The perfect capital autonomy of companies

Thanks to its legal personality and perfect patrimonial autonomy, it is only the capital company that is liable for the social obligations with its assets and with its assets, both present and future.

However this does not mean that the shareholder has no liability of a patrimonial nature, since in fact his liability is limited only to that conferred for the formation of the company or for the increase of his capital.

In this case too, attention must always be paid to the cases expressly regulated by our Civil Code in which the partner of companies with share capital is exceptionally liable for social obligations even with his own personal assets.

The administration and free transferability of shareholdings

Other significant differences between corporations and partnerships appear in the management of the company itself.

The shareholder of the capital company does not directly assume the role of director, but becomes so only if expressly appointed.

The member who is not appointed director can however participate indirectly in the administration of the company by voting at the shareholders’ meeting for the appointment of directors or surveys.

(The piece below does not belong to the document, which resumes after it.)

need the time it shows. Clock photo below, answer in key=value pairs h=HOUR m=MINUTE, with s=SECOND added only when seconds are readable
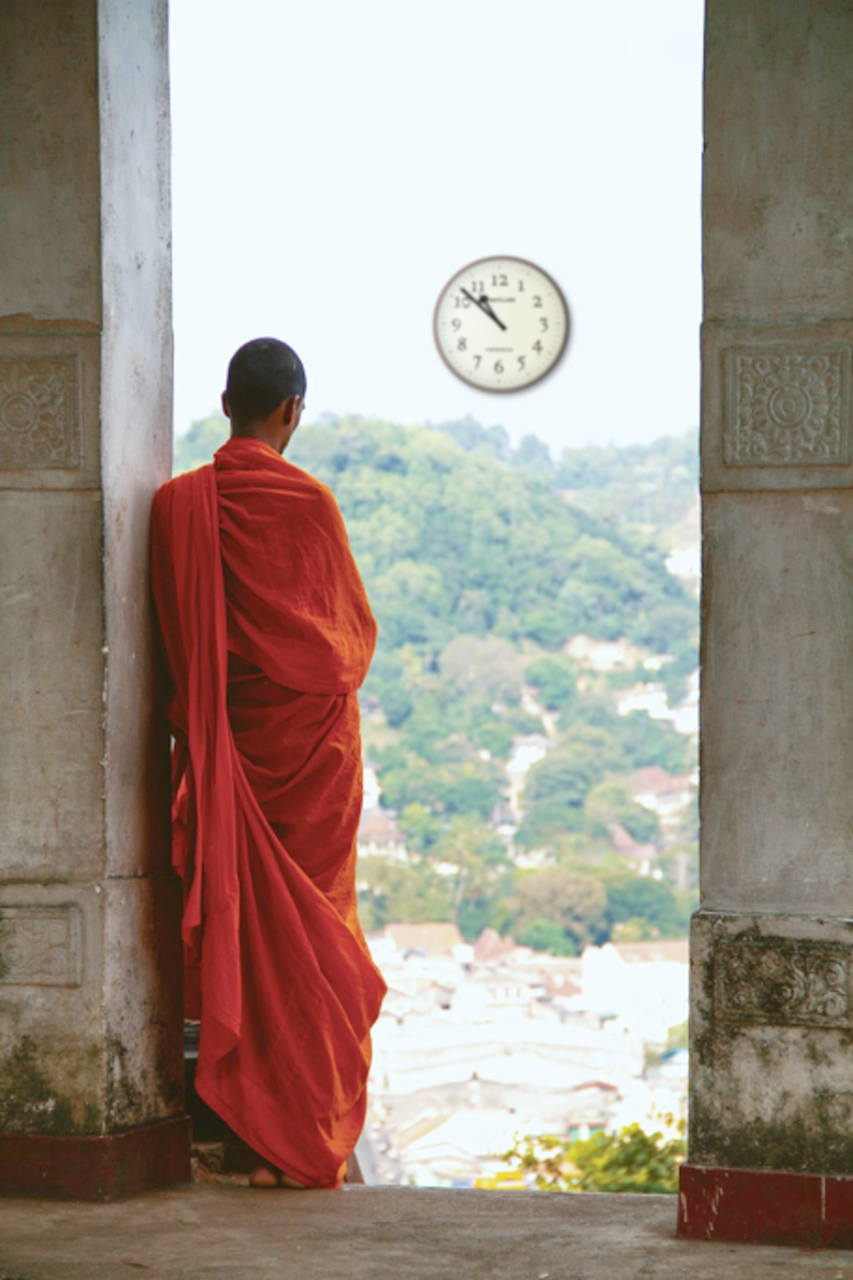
h=10 m=52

Moreover, in the capital company there is no personalistic connection that characterizes the partnerships, due to this, the member may freely transfer his own shareholding, unless otherwise provided for in the Articles of Association.

Summary of the main differences

We conclude this article in which we have seen a brief overview of the major distinctions between corporations and partnerships with a summary table:

PartnershipsCompanies
TypesS.s; S.n.c.; S.a.s.S.r.l., S.a.p.a.; S.p.a.; S.r.l.s.
Legal personalityNoyes
Asset autonomyImperfect, with exceptionsPerfect, with exceptions
Management powers of the membersImmediate and directDirect with appointment
Indirect without appointment

Conclusions

In this article we have briefly seen some of the main differences in the organisational structure concerning partnerships and companies with share capital, including legal personality, capital autonomy, the management of companies and the transferability of shareholdings.

Obviously the differences do not end here and, as always, the practical cases can be the most disparate.

If you are interested in deepening some topic in particular or to report your practical experience, I will wait for you in the comments.